I wonder if you could answer a question for me, though. Liver is so high in B12, is it possible to overdose if you have liver every day? Like if I was taking liver capsules or something? I don’t want to do anything that would stress my kidneys.
ariyele
i also like to put the liver in my beef or pork patties and cook the former medium rare, so that some of the liver is still on the less cooked side 😉
and thank you for linking to the arguments that vegans made here about B12–i find that i’m less articulate when i’m being challenged and it’s my goal to have studies and info like this at my fingertips so that i can take people on!
oh! the vegans! i worry for them…
Sarah
Thanks for your quick reply! I tried a little chunk of raw grassfed liver yesterday (it had been frozen for well over 14 days). It didn’t really taste that bad. I know I could easily stomach frozen raw liver ‘pills’ !! Love you Sarah! Keep up the good work. I really appreciate your honesty even though you get so much persecution. I have watched all your videos and read your blog every day. You have taught me so much! God bless.

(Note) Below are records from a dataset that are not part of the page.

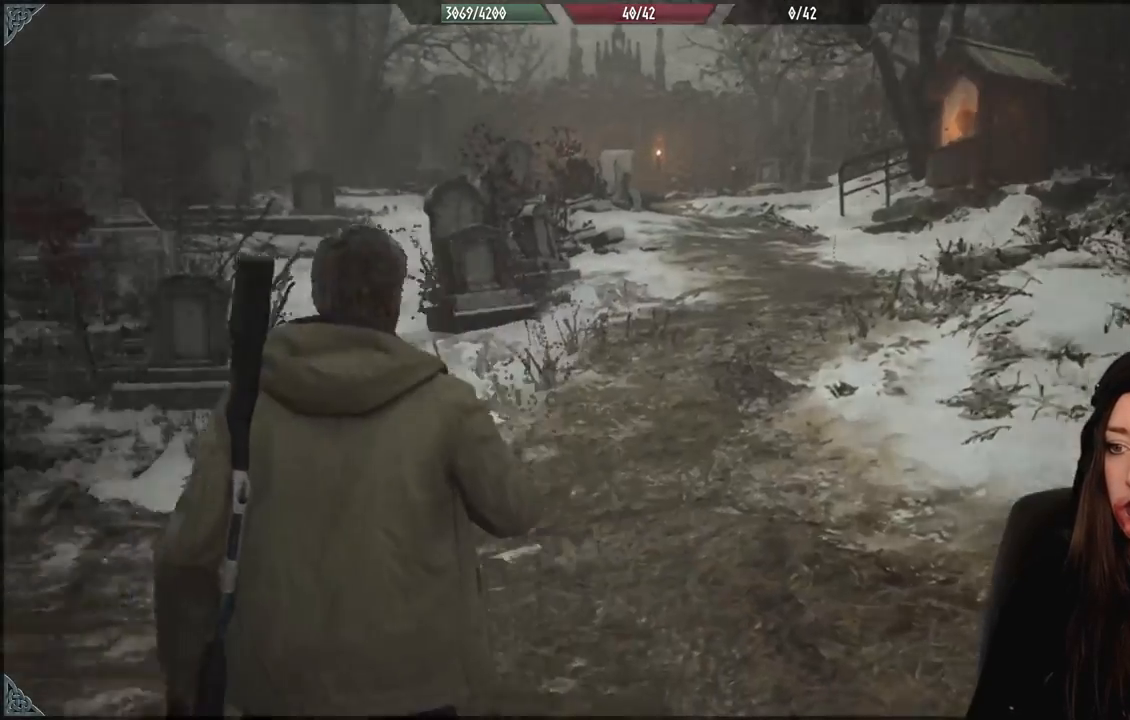
{"dt_ms": 500, "buttons": [], "left_stick": "up-left", "right_stick": "center", "events": [[17, "left_stick", "up-left"], [383, "right_stick", "center"]]}
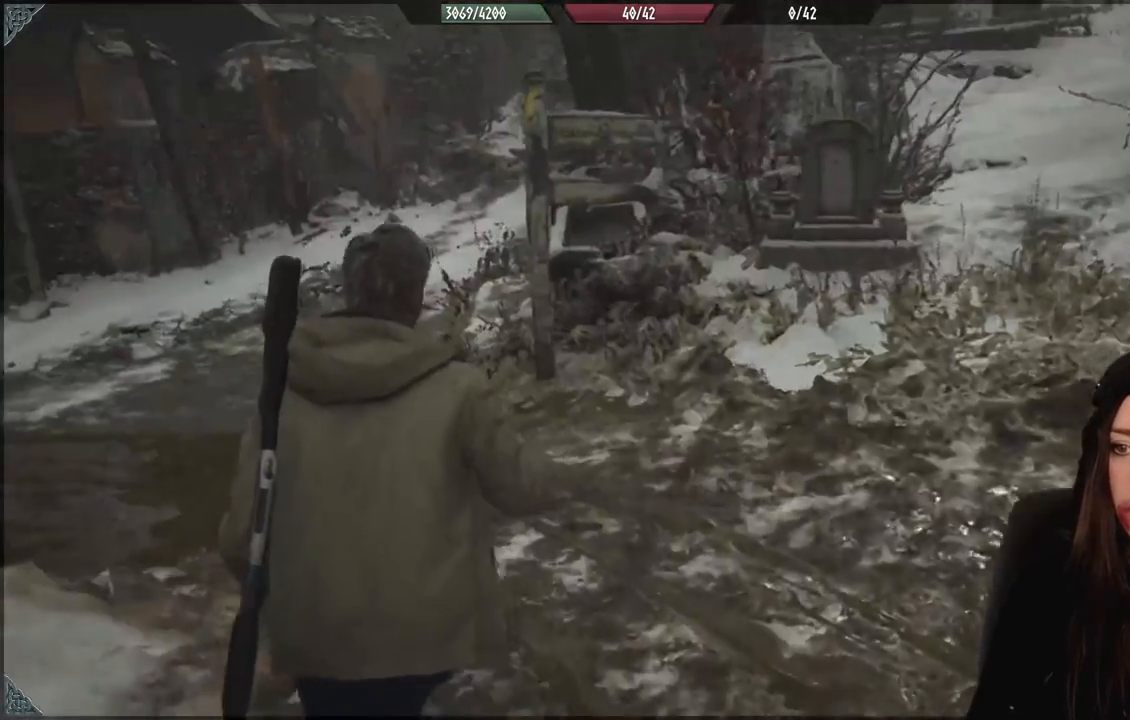
{"dt_ms": 500, "buttons": [], "left_stick": "up-left", "right_stick": "up-right", "events": [[383, "right_stick", "up-right"]]}
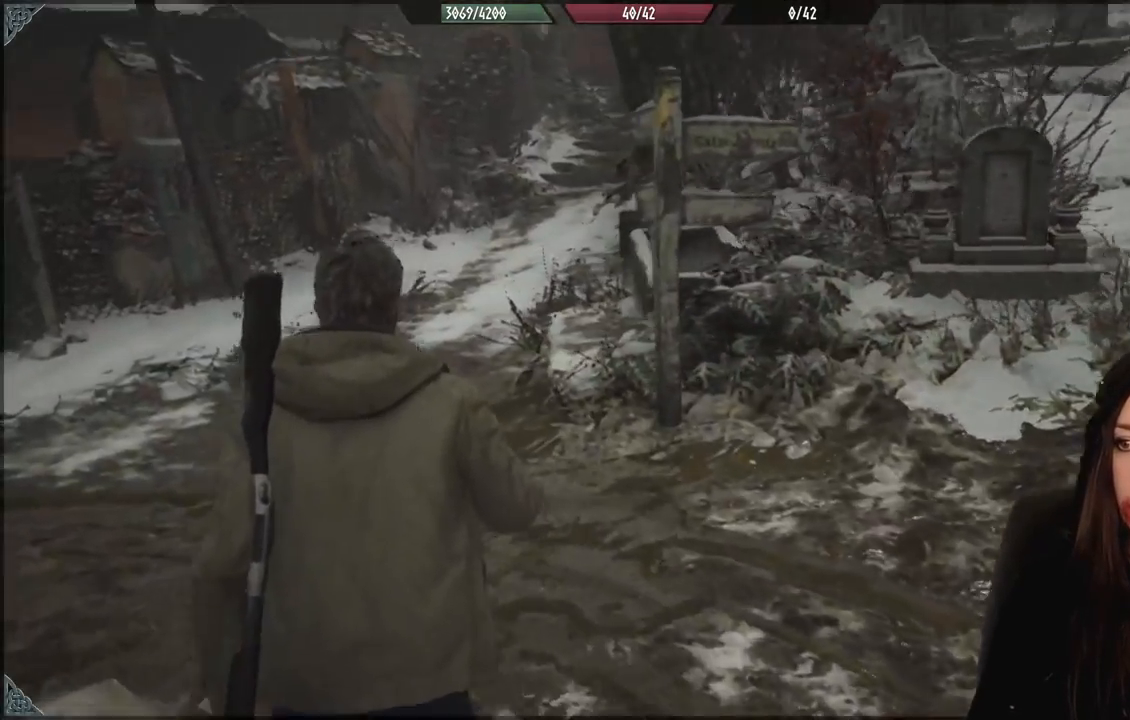
{"dt_ms": 500, "buttons": [], "left_stick": "up-left", "right_stick": "center", "events": [[117, "right_stick", "center"]]}
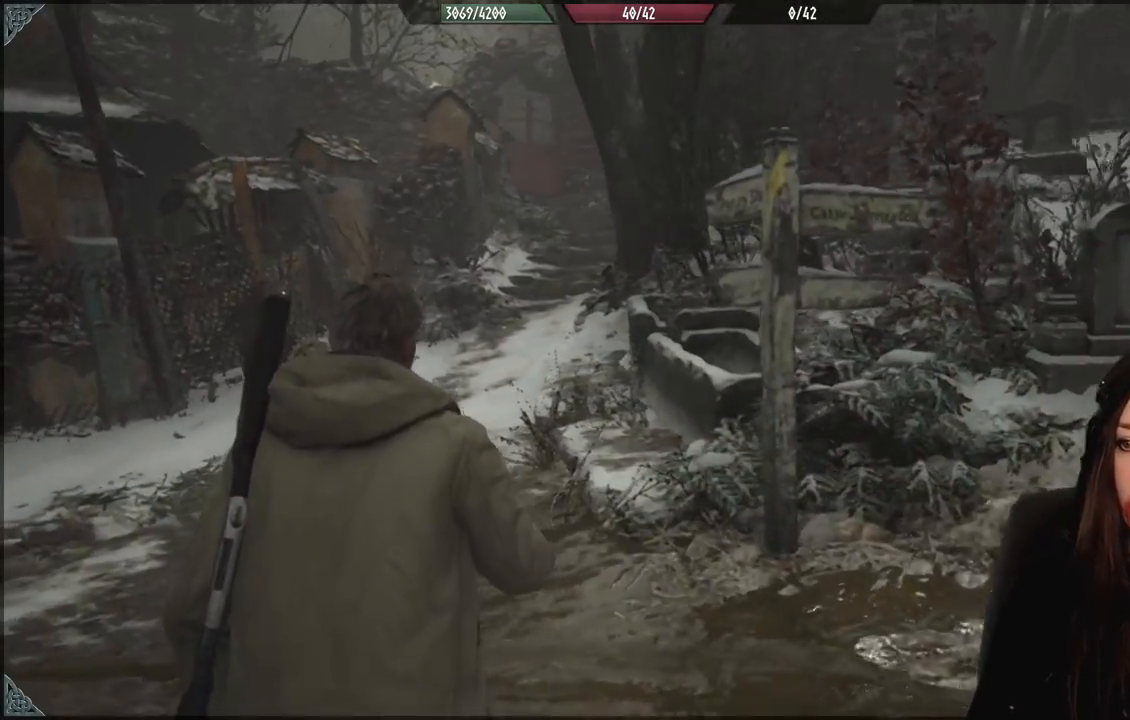
{"dt_ms": 500, "buttons": [], "left_stick": "center", "right_stick": "center", "events": [[183, "left_stick", "center"]]}
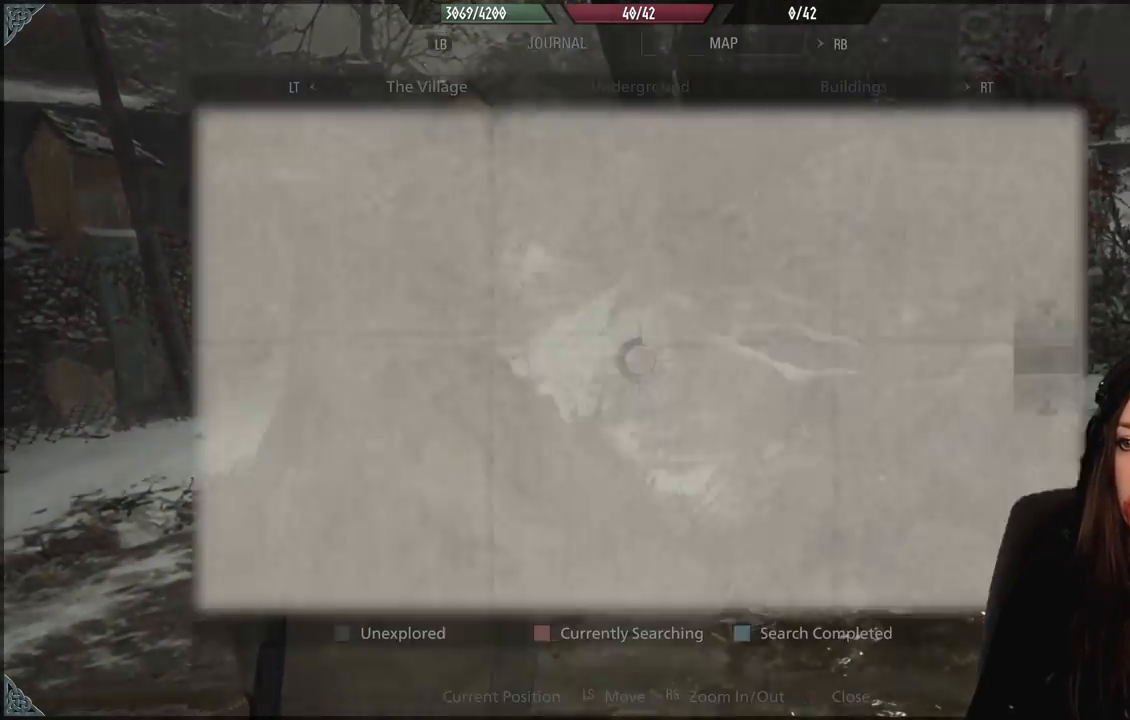
{"dt_ms": 500, "buttons": [], "left_stick": "center", "right_stick": "center", "events": []}
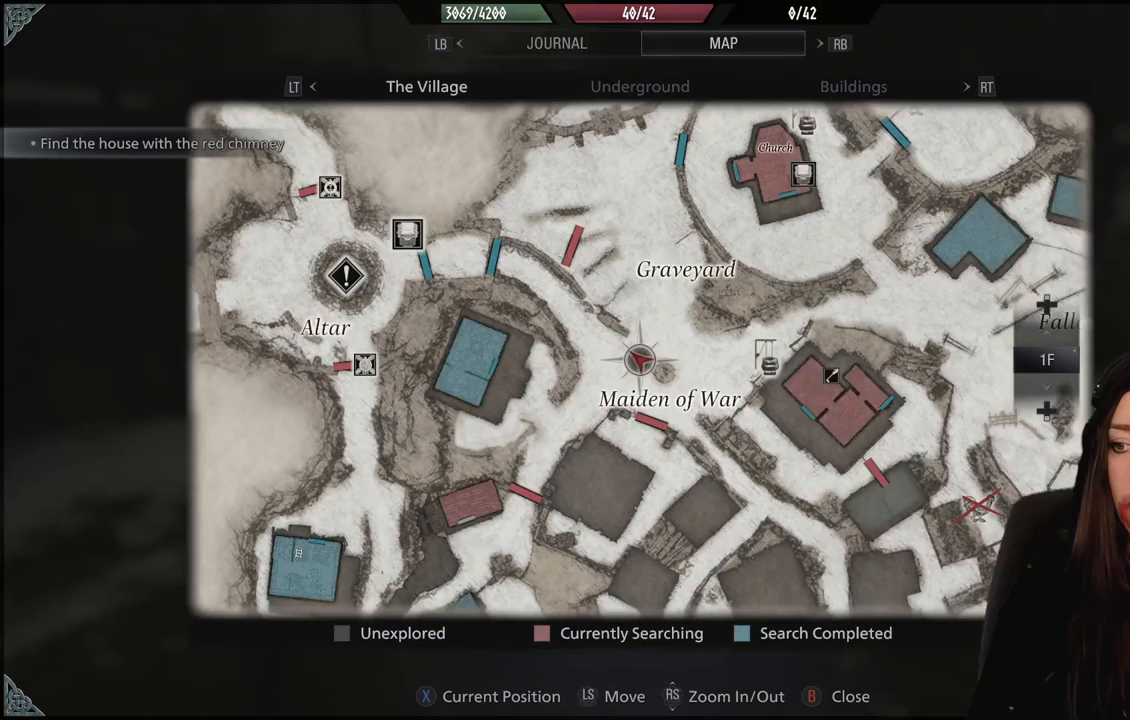
{"dt_ms": 500, "buttons": [], "left_stick": "center", "right_stick": "center", "events": [[17, "left_stick", "left"], [300, "left_stick", "center"]]}
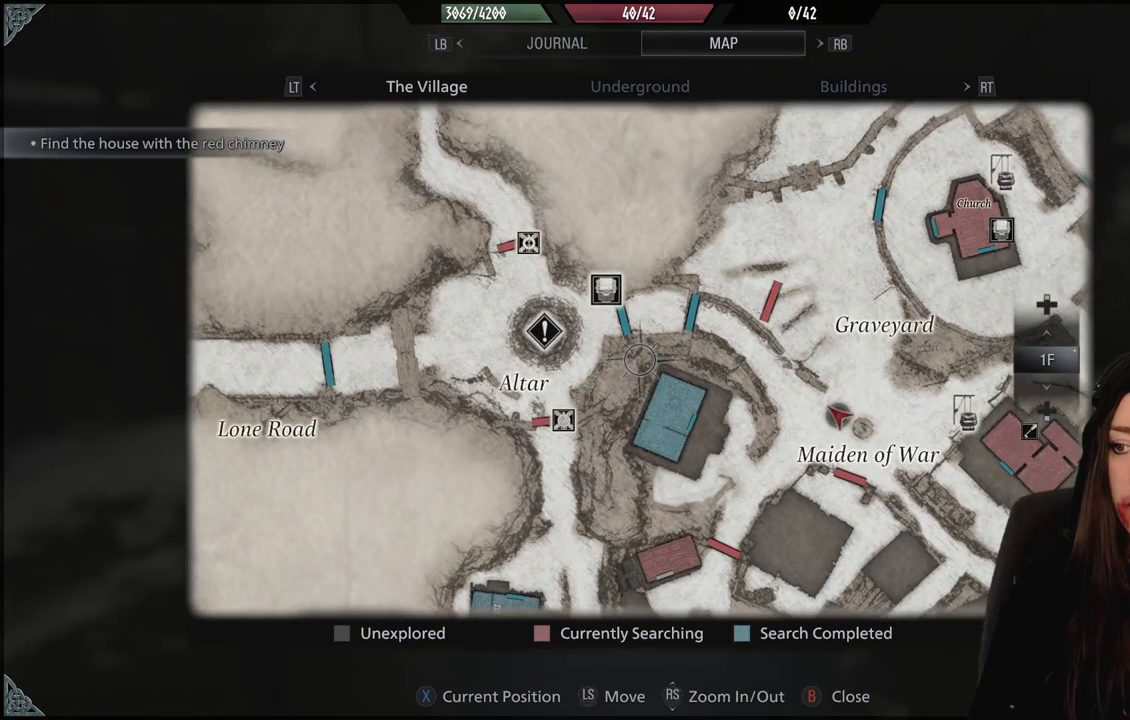
{"dt_ms": 500, "buttons": [], "left_stick": "up-left", "right_stick": "center", "events": [[133, "left_stick", "down-right"], [200, "left_stick", "center"], [433, "left_stick", "up-left"]]}
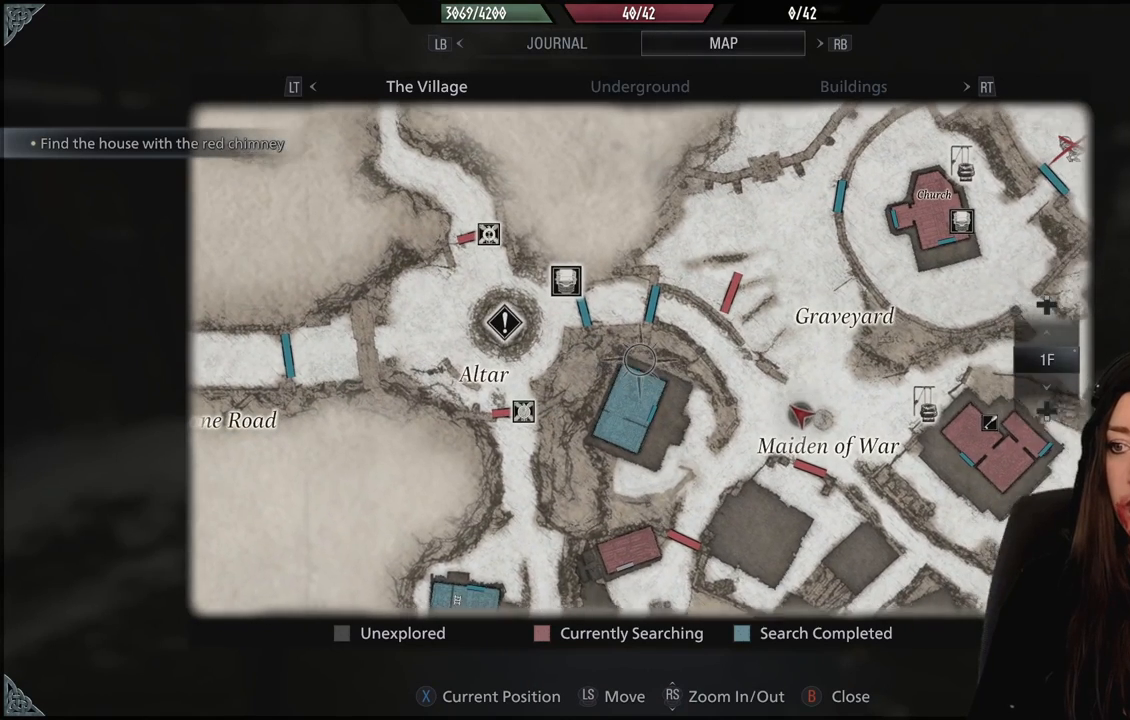
{"dt_ms": 500, "buttons": [], "left_stick": "center", "right_stick": "center", "events": [[133, "left_stick", "down-left"], [233, "left_stick", "center"]]}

Sarah, The Healthy Home Economist
That is a great way to get your liver too. I only like liver as pate … can’t handle beef liver. Just too strong tasting but you can take the frozen liver chunks as you describe or the desiccated powder no problem. There is no reason to not incorporate liver into the diet and B12 is so very very important to health. A missing link for many searching for optimal wellness.
Sarah
Does liver have to be eaten raw to get B12 from it?
Sarah, The Healthy Home Economist
There is still plenty of B12 in cooked liver … but raw is awesome .. I would recommend the raw desiccated liver powder from grassfed cows here on my Resources page. A very painless and nutrient dense way to get your B12 (especially for your children if they won’t eat organ meats).